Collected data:
::::

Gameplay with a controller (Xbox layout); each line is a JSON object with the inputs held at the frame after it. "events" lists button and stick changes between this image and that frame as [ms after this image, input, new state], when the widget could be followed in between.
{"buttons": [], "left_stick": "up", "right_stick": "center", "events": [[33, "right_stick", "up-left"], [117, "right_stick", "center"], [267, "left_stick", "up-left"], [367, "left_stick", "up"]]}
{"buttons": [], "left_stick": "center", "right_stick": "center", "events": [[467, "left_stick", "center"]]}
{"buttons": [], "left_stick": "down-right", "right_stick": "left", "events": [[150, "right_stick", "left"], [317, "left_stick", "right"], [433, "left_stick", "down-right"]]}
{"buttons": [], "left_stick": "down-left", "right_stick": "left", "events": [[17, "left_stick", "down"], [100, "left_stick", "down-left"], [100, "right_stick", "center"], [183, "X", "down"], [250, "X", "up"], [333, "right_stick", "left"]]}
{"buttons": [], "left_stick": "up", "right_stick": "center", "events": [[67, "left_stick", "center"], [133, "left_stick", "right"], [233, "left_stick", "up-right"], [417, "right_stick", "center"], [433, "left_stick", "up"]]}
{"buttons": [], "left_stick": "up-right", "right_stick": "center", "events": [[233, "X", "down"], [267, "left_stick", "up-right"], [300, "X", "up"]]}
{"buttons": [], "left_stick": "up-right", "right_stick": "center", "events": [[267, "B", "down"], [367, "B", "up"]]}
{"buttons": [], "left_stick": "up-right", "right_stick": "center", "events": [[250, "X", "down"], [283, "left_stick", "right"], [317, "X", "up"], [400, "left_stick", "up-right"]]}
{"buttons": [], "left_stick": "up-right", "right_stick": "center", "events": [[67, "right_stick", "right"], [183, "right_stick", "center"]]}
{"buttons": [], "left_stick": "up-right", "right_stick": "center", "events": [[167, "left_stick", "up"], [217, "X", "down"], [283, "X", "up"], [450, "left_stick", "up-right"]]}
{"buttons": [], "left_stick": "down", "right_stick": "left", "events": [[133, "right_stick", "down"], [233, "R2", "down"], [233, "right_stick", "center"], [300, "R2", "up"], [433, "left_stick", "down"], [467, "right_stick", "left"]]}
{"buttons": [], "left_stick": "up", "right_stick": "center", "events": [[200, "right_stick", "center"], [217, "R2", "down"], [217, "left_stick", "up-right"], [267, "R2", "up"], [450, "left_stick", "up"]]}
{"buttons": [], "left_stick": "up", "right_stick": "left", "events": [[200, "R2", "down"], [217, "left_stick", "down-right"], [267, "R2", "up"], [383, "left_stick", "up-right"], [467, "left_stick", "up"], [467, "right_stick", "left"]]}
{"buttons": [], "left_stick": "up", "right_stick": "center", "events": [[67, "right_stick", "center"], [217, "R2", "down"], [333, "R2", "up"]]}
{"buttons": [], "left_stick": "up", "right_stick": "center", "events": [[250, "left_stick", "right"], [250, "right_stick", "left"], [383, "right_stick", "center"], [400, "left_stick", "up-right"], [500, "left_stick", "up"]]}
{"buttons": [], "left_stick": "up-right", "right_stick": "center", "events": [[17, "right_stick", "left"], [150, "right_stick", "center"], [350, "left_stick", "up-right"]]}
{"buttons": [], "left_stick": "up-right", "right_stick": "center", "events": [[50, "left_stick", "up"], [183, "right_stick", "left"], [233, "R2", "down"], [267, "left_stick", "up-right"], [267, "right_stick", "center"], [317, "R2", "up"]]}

::::

Every record must be transcribed exactly as written.

§ **Exercise result**
Gameplay with a controller (Xbox layout); each line is a JSON object with the inputs held at the frame after it. "events" lists button and stick changes between this image and that frame as [ms after this image, input, new state], when the widget could be followed in between.
{"buttons": [], "left_stick": "up", "right_stick": "center", "events": [[33, "right_stick", "up-left"], [117, "right_stick", "center"], [267, "left_stick", "up-left"], [367, "left_stick", "up"]]}
{"buttons": [], "left_stick": "center", "right_stick": "center", "events": [[467, "left_stick", "center"]]}
{"buttons": [], "left_stick": "down-right", "right_stick": "left", "events": [[150, "right_stick", "left"], [317, "left_stick", "right"], [433, "left_stick", "down-right"]]}
{"buttons": [], "left_stick": "down-left", "right_stick": "left", "events": [[17, "left_stick", "down"], [100, "left_stick", "down-left"], [100, "right_stick", "center"], [183, "X", "down"], [250, "X", "up"], [333, "right_stick", "left"]]}
{"buttons": [], "left_stick": "up", "right_stick": "center", "events": [[67, "left_stick", "center"], [133, "left_stick", "right"], [233, "left_stick", "up-right"], [417, "right_stick", "center"], [433, "left_stick", "up"]]}
{"buttons": [], "left_stick": "up-right", "right_stick": "center", "events": [[233, "X", "down"], [267, "left_stick", "up-right"], [300, "X", "up"]]}
{"buttons": [], "left_stick": "up-right", "right_stick": "center", "events": [[267, "B", "down"], [367, "B", "up"]]}
{"buttons": [], "left_stick": "up-right", "right_stick": "center", "events": [[250, "X", "down"], [283, "left_stick", "right"], [317, "X", "up"], [400, "left_stick", "up-right"]]}
{"buttons": [], "left_stick": "up-right", "right_stick": "center", "events": [[67, "right_stick", "right"], [183, "right_stick", "center"]]}
{"buttons": [], "left_stick": "up-right", "right_stick": "center", "events": [[167, "left_stick", "up"], [217, "X", "down"], [283, "X", "up"], [450, "left_stick", "up-right"]]}
{"buttons": [], "left_stick": "down", "right_stick": "left", "events": [[133, "right_stick", "down"], [233, "R2", "down"], [233, "right_stick", "center"], [300, "R2", "up"], [433, "left_stick", "down"], [467, "right_stick", "left"]]}
{"buttons": [], "left_stick": "up", "right_stick": "center", "events": [[200, "right_stick", "center"], [217, "R2", "down"], [217, "left_stick", "up-right"], [267, "R2", "up"], [450, "left_stick", "up"]]}
{"buttons": [], "left_stick": "up", "right_stick": "left", "events": [[200, "R2", "down"], [217, "left_stick", "down-right"], [267, "R2", "up"], [383, "left_stick", "up-right"], [467, "left_stick", "up"], [467, "right_stick", "left"]]}
{"buttons": [], "left_stick": "up", "right_stick": "center", "events": [[67, "right_stick", "center"], [217, "R2", "down"], [333, "R2", "up"]]}
{"buttons": [], "left_stick": "up", "right_stick": "center", "events": [[250, "left_stick", "right"], [250, "right_stick", "left"], [383, "right_stick", "center"], [400, "left_stick", "up-right"], [500, "left_stick", "up"]]}
{"buttons": [], "left_stick": "up-right", "right_stick": "center", "events": [[17, "right_stick", "left"], [150, "right_stick", "center"], [350, "left_stick", "up-right"]]}
{"buttons": [], "left_stick": "up-right", "right_stick": "center", "events": [[50, "left_stick", "up"], [183, "right_stick", "left"], [233, "R2", "down"], [267, "left_stick", "up-right"], [267, "right_stick", "center"], [317, "R2", "up"]]}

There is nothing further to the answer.